Angelonia is Maggie’s favorite. “I like its upright form and cool color.” These flowers only look fragile; they love the sun and hold up all summer with little care. The spikey lavender, pink or white flower pairs well with trailing annuals like scaevola, bacopa and vinca vine.

While Maggie goes for the quiet hues, Katie loves lantana, for its bold color and carefree growing habit. “It looks like a rainbow,” she says, “and it can take the heat, and neglect!” And it attracts butterflies. Her favorite variety is ‘Landmark Blaze’ with its many colors in just a single flower.


Begonias are Esmeralda’s favorite, especially ‘Bliss Deep Red.’ She loves the big blooms that “look like roses.” These classic flowers need to be protected from hot afternoon sun and do best when sheltered from wind.


The bright coral geranium is Jillian’s favorite this year. “The color is so unique and unexpected.” Like its red, pink and white cousins, the coral geranium needs full sun and blooms best with regular deadheading. Try pairing the orange with a purple flower – like a “Wave” petunia – for a colorful punch.


Foliage can make as big a statement as flowers. Margaret is loving the bold combination of tropical variegated ginger and red caladium. “I usually go for flowers, but I love these two plants together with their vivid foliage.” Both are happy in partial shade to full sun.


Tropicals make a big statement. Cannas, croton, Mandevilla vine and hibiscus all boast bright colors. Bring a bit of Hawaii to Maryland with a combination of Nairobi hibiscus, Sunrise Rose lantana and purple Wave petunias. Add a cocktail topped with a little umbrella and enjoy a tropical stay-cation!

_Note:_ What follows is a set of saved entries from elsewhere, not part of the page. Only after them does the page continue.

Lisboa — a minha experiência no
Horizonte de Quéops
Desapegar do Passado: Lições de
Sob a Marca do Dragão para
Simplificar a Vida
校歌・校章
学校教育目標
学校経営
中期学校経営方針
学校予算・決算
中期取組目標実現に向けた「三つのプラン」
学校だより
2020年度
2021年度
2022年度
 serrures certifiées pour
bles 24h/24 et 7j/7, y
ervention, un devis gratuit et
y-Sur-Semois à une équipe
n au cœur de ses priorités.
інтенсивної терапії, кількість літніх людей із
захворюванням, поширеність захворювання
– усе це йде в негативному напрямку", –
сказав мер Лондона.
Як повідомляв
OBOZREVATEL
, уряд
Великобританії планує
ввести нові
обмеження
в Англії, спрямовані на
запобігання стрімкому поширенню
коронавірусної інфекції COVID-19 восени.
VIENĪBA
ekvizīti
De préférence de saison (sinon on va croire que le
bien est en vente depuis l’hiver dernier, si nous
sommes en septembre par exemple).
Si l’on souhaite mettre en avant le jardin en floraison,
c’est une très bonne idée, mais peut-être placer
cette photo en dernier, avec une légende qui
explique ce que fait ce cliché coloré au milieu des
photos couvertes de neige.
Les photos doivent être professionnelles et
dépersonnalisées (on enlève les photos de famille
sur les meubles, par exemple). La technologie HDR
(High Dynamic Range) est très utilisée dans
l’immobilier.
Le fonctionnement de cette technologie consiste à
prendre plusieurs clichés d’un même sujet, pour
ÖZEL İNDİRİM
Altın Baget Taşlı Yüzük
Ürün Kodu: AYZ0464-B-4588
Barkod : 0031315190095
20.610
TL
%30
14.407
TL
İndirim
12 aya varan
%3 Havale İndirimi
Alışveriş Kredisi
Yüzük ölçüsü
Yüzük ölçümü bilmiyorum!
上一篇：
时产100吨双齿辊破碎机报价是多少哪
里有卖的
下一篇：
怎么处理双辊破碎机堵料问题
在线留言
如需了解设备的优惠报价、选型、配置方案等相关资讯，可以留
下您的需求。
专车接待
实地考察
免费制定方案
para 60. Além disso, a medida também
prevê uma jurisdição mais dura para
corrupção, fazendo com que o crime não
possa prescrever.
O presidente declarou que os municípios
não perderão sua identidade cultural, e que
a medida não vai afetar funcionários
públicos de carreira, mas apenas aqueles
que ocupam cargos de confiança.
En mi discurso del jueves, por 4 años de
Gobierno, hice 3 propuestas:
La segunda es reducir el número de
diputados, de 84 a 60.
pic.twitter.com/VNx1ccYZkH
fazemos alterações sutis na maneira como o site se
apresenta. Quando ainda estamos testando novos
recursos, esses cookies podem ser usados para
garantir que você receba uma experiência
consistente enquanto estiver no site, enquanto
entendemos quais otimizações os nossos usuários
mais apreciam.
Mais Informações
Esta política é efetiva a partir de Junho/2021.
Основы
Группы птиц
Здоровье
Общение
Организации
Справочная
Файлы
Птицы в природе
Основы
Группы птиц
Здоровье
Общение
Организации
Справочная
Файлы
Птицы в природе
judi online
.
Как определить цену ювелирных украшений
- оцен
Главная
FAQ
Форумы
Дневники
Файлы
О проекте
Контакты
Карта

Impatiens have long been the choice for flower beds, but these classic bedding plants have been hit with disease called Impatiens Downy Mildew. This destructive disease is capable of causing complete defoliation and plant collapse. The disease is spread by splashing water and spores being carried by the wind. The spores can live in the soil even after the plants have been removed. Recommended alternatives for impatiens are begonias, coleus, and caladium. New Guinea impatiens are not affected by downy mildew.


No matter what your choice, all annuals perform best with regular watering and fertilization. Your potted plants needed to be checked daily for water; in the summer heat they’ll probably need to be watered every day. Fertilizer is also a must. I recommend a combination of slow release fertilizer like Osmocote applied twice a season, when you plant and then again mid-summer. In addition, use a liquid fertilizer – like Nature’s Own (formally Daniel’s) organic – once a week.
Enjoy the long-awaited warm sunshine…and the flowers that come with it.